日本産の「米」を世界の食卓へ 中国への輸出拡大交渉が進展

二階 俊博

 昨年12月末、私は6日間にわたり「日中与党交流協議会」に参加するため、中国の福建省と北京を訪問致しました。訪問団には自民党から国会議員18名と公明党から井上義久幹事長を筆頭に5名の国会議員が参加しました。また、和歌山県の仁坂吉伸知事や三重県の鈴木英敬知事にもご同行頂きました。
 日中関係は昨年の5月を境に大きく流れが変わり、厳しい関係が暫く続きましたが、両国の努力の結果、「春暖」の時を迎えたといえます。私は昨年2度北京を訪問しましたが、いずれも習近平国家主席と直接会談を行い、率直な意見交換ができました。日中関係の改善は、緊迫する北朝鮮情勢を考えたとき、非常に重要であることは当然ですが、経済面でも中国市場で経済活動を続ける日本の民間企業や、中国人観光客が多く訪問する全国の自治体関係者にとって朗報であるといえます。
 昨年末の訪中に際し「春暖」を象徴するかの様に、これまで政府間において全く進展が見られなかった問題が動き始めました。日本産の「米」の中国向け輸出拡大です。中国は日本の生産量の約20倍にあたる1億トン以上の年間消費量を誇る巨大市場を抱えます。一方日本では、高品質ながら年々消費量が減り続けており、日本の米農家にとって中国への輸出拡大は悲願でもあります。しかしながら、この問題は日中関係の悪化に伴い、完全に暗礁に乗り上げ、解決の糸口すら掴めない状態が長く続いて来ました。
 私は安倍総理に相談の上、昨年5月の訪中時にこの問題の責任者である中国政府高官(閣僚級)に初めて面会を申し込みました。これまで、日本政府が交渉を要求しても全く応じて来ませんでしたが、この時は中国側も要請に応じ、交渉をスタートさせました。それ以降、日本側は農林水産省と外務省がプロジェクトチームを立ち上げ事務レベルの往来を繰り返し行ってまいりました。再び、昨年末の訪中の最終日、私を帰国直前に昼食に招待してくれたのは、5月に交渉を始めた政府高官でした。私はその際のやり取りの中で、中国側の誠意ある対応を感じ、そう遠くないうちにこの問題は大きく前進する確信を得ました。

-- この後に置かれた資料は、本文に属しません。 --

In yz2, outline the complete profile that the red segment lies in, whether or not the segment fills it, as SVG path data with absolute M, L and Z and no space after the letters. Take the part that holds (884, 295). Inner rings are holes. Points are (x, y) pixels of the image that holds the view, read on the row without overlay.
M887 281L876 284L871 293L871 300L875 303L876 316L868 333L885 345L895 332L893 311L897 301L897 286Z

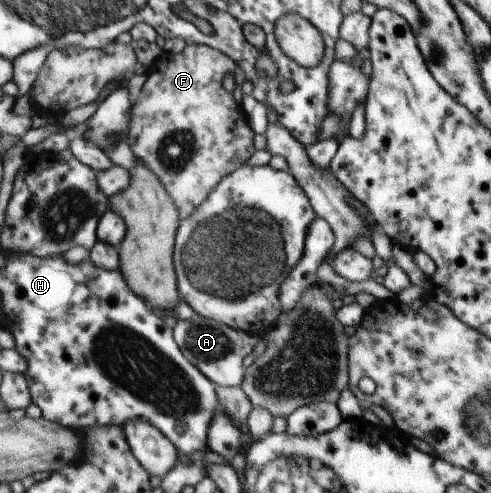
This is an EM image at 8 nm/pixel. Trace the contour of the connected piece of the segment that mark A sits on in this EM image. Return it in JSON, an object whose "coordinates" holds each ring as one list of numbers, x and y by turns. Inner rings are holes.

またその席上、先方から、東日本大震災以降、中国へ輸出規制対象とされている、福島県周辺の10都県の日本産食品について、段階的な規制の撤廃や緩和に向けて本格的に協議する意向が示されました。この事は、震災からの復興に取り組む、現場の生産者の皆さまに大きな勇気を与えるニュースとなりました。
 本年は日中平和友好条約が締結され40年目を迎えます。この間、世界情勢は大きく変化し、もはや日中関係は単なる二国間の関係ではなく、世界中が注目する関係へと進化しています。私たちは常に長期的展望を持って、共に未来を創る努力を続けなければなりません。
 今や、全国各地で中国を含め多くの外国人観光客をお迎えする時代となりました。是非、日本人のおもてなしの心と文化や風習を体験して頂きたいと思います。中でも、「和食」に代表される食文化は日本の「誇り」でもあります。世界中に「和」の心が「通う」ことを願い、世界の食卓に日本のおいしい米が届くよう全力を尽くしたいと思います。